Yes, up to one dozen.

So far, Dunwoody police have filed charges against Sisson involving $180,000 in missing funds from two separate HOAs.  Hopefully, these HOAs had adequate insurance policies and were paid in full. No doubt they were relying on Sisson to pay the bills.

Anyone care to guess how much this investigation is going to cost taxpayers, including the ones who are fortunate enough not to live in one of these HOAs?

(link to news report about GA HOA embezzlements)

Thuggery in Fort Lauderdale

We did a blog here a month or two ago about the president/treasurer of a Fort Lauderdale HOA. Seems the neighbors are irked that this guy has written tens of thousands of  of dollars worth of ‘salary’ checks to himself. Then he got pretty cocky and used money from the neighborhood budget to buy himself a new car.

Well, police have finally seen fit to arrest the guy on a second class misdemeanor. A couple of observations, here. The most this guy can get is a 30 day jail term and six months probation. That’s not bad work at all, if you can find it.

Second observation. The story was broken by a TV reporter. That means (to me, anyway) that the news media are starting to discover a lucrative source of stories and on-camera confrontations among corrupt Homeowners Associations. We’ve got to remember the pioneer in this kind of TV journalism, Nevada’s Darcy Spears of the HOA Hall of Shame report.

(link to Florida arrest story)

 

Another HOA About to get Burned for Discrimination

The good news is that we’re beginning to hear of more and more cases around the country where the homeowner is winning against the HOA bullies. And one big source of those victories involves a Homeowners Association refusing to admit that it’s interfered with ADA laws. Even if you’re a powerful HOA, don’t try to smack down a federal agency that’s entrusted with protection of the handicapped. Still, the skulls of too many HOA board members and managers are too thick to beat common sense into.

We, here at Neighbors At War, are doing our best to keep the jackhammer fired up.

The latest case involves a family in Gilbert, Arizona, members of the Coronado Ranch Homeowners Assocation. Steven Vroman is confined to a wheelchair. His doctor recommended exercise like swimming. He built a small pool in his backyard, but then discovered that he had to be out of direct sunlight. His disease prevents his body from regulating its own temperature. And that could lead to a stroke. So Vroman put in a shade structure to allow his transition from the home into the pool without being subjected to the hot Arizona sun.

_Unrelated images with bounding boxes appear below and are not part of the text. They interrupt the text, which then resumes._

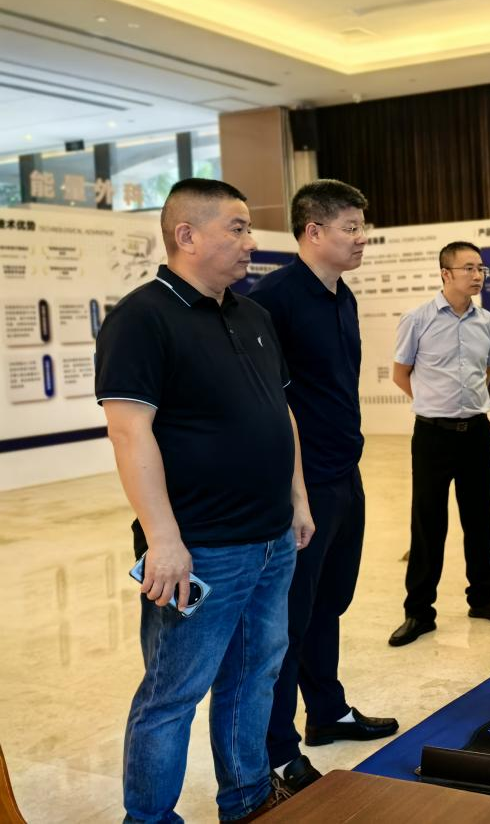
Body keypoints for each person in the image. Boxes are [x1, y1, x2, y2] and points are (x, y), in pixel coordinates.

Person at [95, 178, 314, 823]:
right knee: (173, 694)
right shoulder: (141, 318)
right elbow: (129, 433)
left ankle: (246, 799)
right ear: (187, 235)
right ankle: (150, 819)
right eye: (237, 229)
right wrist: (163, 540)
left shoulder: (253, 315)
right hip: (200, 549)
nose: (251, 242)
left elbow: (281, 414)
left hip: (272, 539)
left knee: (255, 675)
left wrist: (297, 499)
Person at [248, 180, 397, 795]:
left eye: (363, 228)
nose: (361, 239)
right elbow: (267, 401)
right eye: (350, 228)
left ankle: (327, 711)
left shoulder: (343, 295)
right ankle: (277, 750)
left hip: (344, 472)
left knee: (329, 603)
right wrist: (294, 491)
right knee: (288, 619)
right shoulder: (272, 300)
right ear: (313, 232)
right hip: (302, 484)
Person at [389, 241, 490, 646]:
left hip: (477, 433)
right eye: (468, 268)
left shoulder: (489, 322)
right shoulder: (418, 319)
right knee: (428, 523)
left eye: (481, 268)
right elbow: (400, 373)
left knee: (479, 519)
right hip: (432, 435)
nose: (478, 275)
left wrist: (465, 406)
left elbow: (488, 372)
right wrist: (434, 403)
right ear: (445, 274)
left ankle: (483, 597)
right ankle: (419, 612)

Well, the HOA board members, obviously feeling like they were taken advantage of, decided to put Vroman’s swimming pool project on hold, or as we used to say back in the days of telephone operators, “Put him on terminal hold.”

Month after month went by with no action on the part of the HOA. So Vroman has had to file a federal lawsuit.

A word to the wise at Coronado Ranch. You’re going to lose this one. You’ll spend a fortune in legal fees trying to jack this man around, and the federal courts will declare the whole lot of you to be losers. Total losers. You’ll have to pay Vroman’s legal bills as well. Then, sure as shootin’, you’ll each get his with a special assessment to pay for legal costs, damage awards and who knows what else. And you’ll each be getting a slap-in-the-face that all busy-body neighbors should have to endure.